Exclude the images, then return every line below exactly as written.
── Exercise inputs
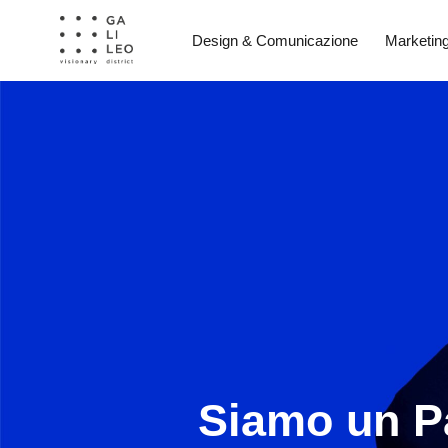
Design & Comunicazione
Marketin
Siamo un Pa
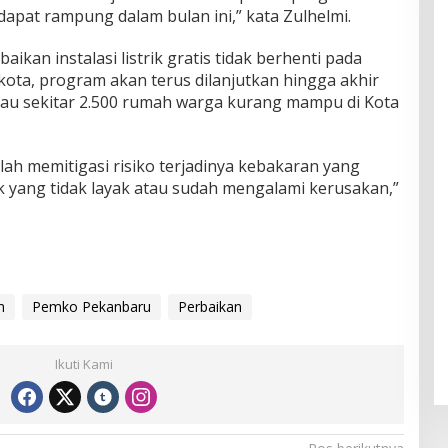
apat rampung dalam bulan ini,” kata Zulhelmi.
kan instalasi listrik gratis tidak berhenti pada
 kota, program akan terus dilanjutkan hingga akhir
au sekitar 2.500 rumah warga kurang mampu di Kota
ah memitigasi risiko terjadinya kebakaran yang
trik yang tidak layak atau sudah mengalami kerusakan,”
n
Pemko Pekanbaru
Perbaikan
Ikuti Kami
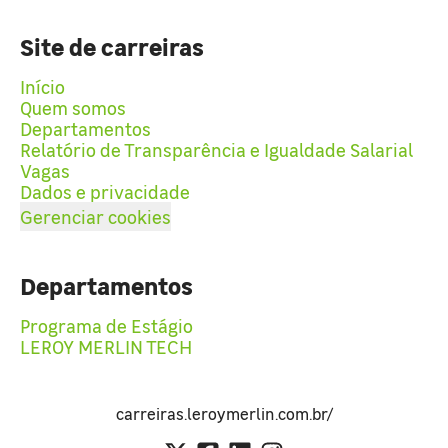
Site de carreiras
Início
Quem somos
Departamentos
Relatório de Transparência e Igualdade Salarial
Vagas
Dados e privacidade
Gerenciar cookies
Departamentos
Programa de Estágio
LEROY MERLIN TECH
carreiras.leroymerlin.com.br/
────
Answer to the problem =
Design & Comunicazione
Marketin
Siamo un Pa
apat rampung dalam bulan ini,” kata Zulhelmi.
kan instalasi listrik gratis tidak berhenti pada
 kota, program akan terus dilanjutkan hingga akhir
au sekitar 2.500 rumah warga kurang mampu di Kota
ah memitigasi risiko terjadinya kebakaran yang
trik yang tidak layak atau sudah mengalami kerusakan,”
n
Pemko Pekanbaru
Perbaikan
Ikuti Kami
Site de carreiras
Início
Quem somos
Departamentos
Relatório de Transparência e Igualdade Salarial
Vagas
Dados e privacidade
Gerenciar cookies
Departamentos
Programa de Estágio
LEROY MERLIN TECH
carreiras.leroymerlin.com.br/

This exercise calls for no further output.